Our children and grandchildren will confront a range of outcomes that will be determined by the choices we make now. Whose voices will be heard the loudest? The fossil fuel industry and those whom it enriches? Or the voice of those who research the scientific evidence and those who are watching their homelands sink beneath the waves?
The worst outcomes of our consumptive lifestyles could be avoided if we did something concrete now. Are we willing to not only change our own habits, but to actively lobby our government to change theirs, and develop policies which will nurture and create life, rather than destroy and de-create it? Do we care enough to stop the sixth great extinction of species on the planet that God created and called “very good”?
The Christian Church has a particular calling to re-vision a much more holistic view of how we see and use God’s world, and how we look after the life that God has created on our planet. If we see the whole world and everything in it as the house of God, as the psalmist writes in Psalm 24, we may be more likely to treat everything and everyone with dignity and respect.

We need to value the things that cannot be counted, such as the beauty of a wilderness, river or forest. Consumer choices and economic growth should not be the only measure of good stewardship and well-being. Surely God intended us to treat our neighbours, including our fellow creatures, fairly and with love, and his creation with care. If members of God’s family continue to suffer because some of us are taking too much or many of God’s wild creatures continue to experience the threat of mass extinctions, we are not growing a more holistic household of God on our planet.

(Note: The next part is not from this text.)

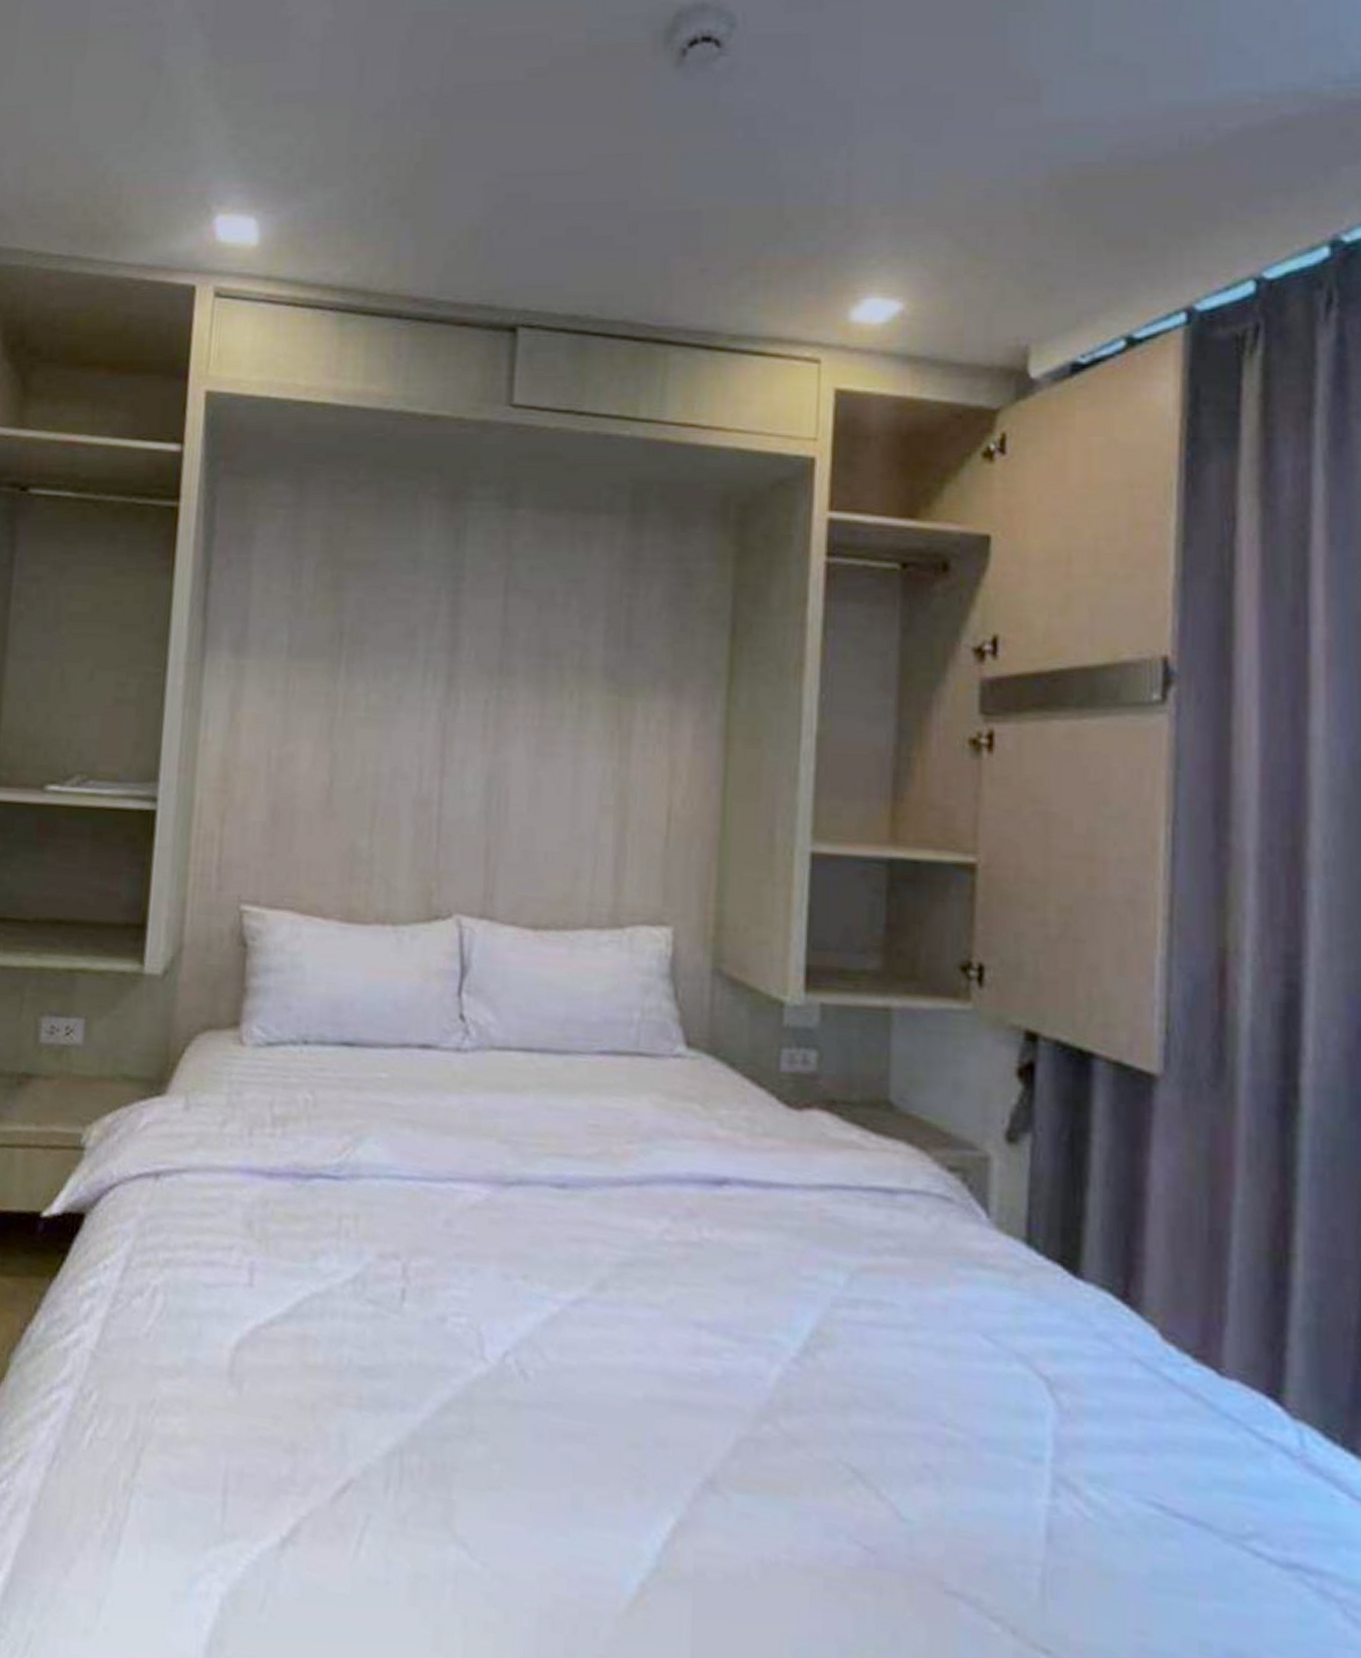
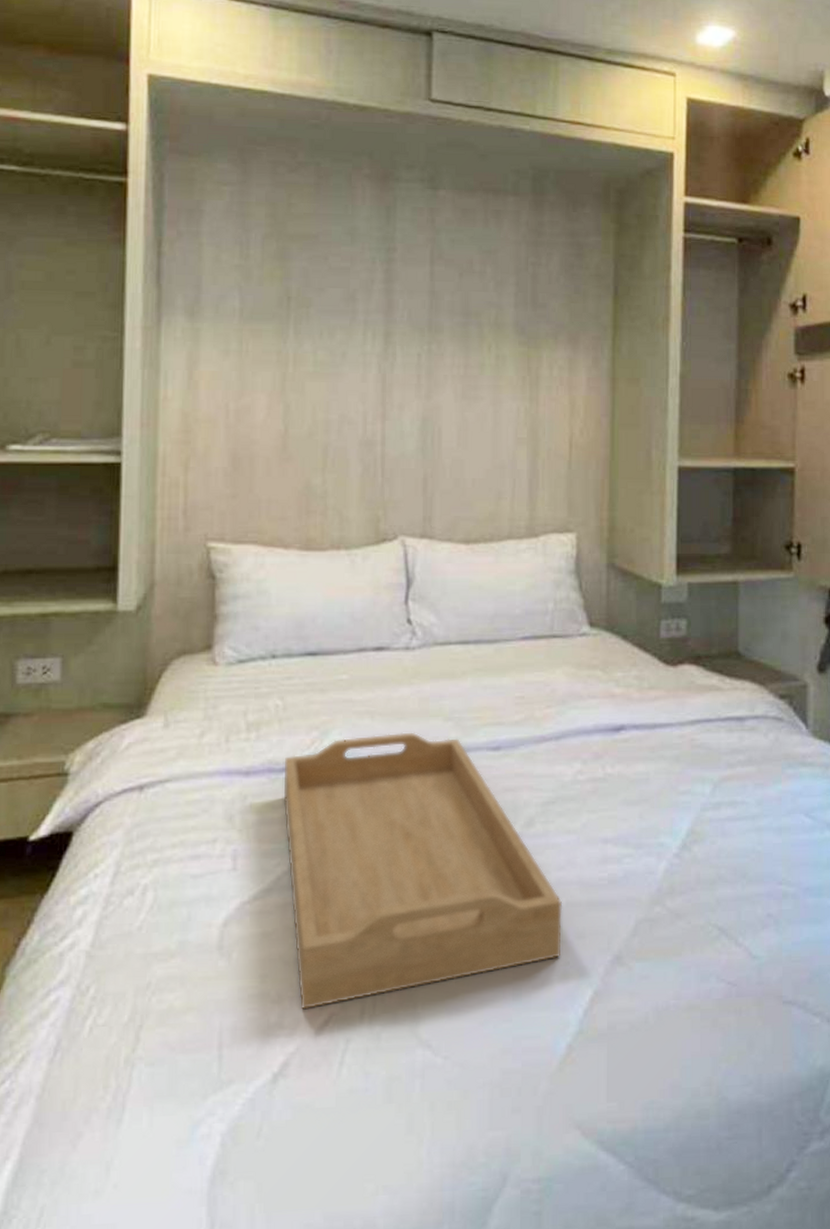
serving tray: none [308,1148,639,1469] -> present [283,732,562,1010]

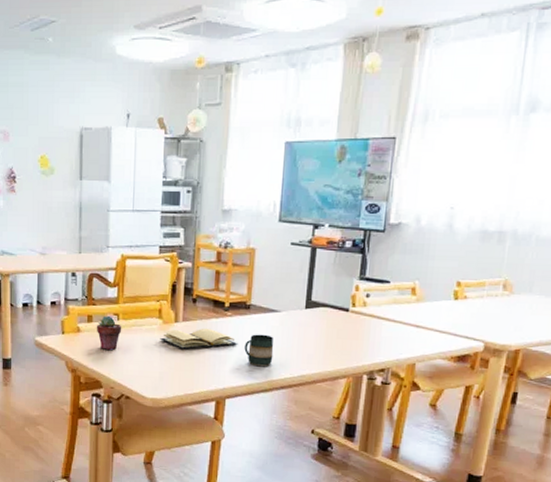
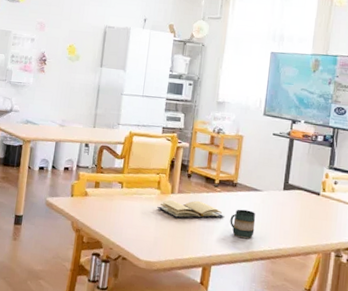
potted succulent: present [96,315,122,351] -> none [102,183,125,215]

We are at a critical point in history, facing some considerable challenges including the damaging effects of human-induced climate change, the depletion of cheap abundant energy and a global food shortage. These challenges are global and they are connected to each other as both cause and consequence.
They are the results of social, political and economic systems that have come to do more harm than good; systems built on values of greed, power and materialism. We have developed a global economic system that is now diminishing, rather than improving our capacity to live sustainably on our planet.
The Christian life is not judged by comfort and prosperity and reward by God – especially not financially – but by suffering with the Christ and by the giving up of those things that distract or impede us. It is a challenging message. I hope that we, as the Uniting Church, can re-imagine a world where creation is treated with respect and all peoples are seen as equal.
And I hope that by doing so, we can tackle the cause of climate change appropriately and ensure the future of our planet and its fragile ecosystems for the grandchildren and great grand children of all the peoples of the earth.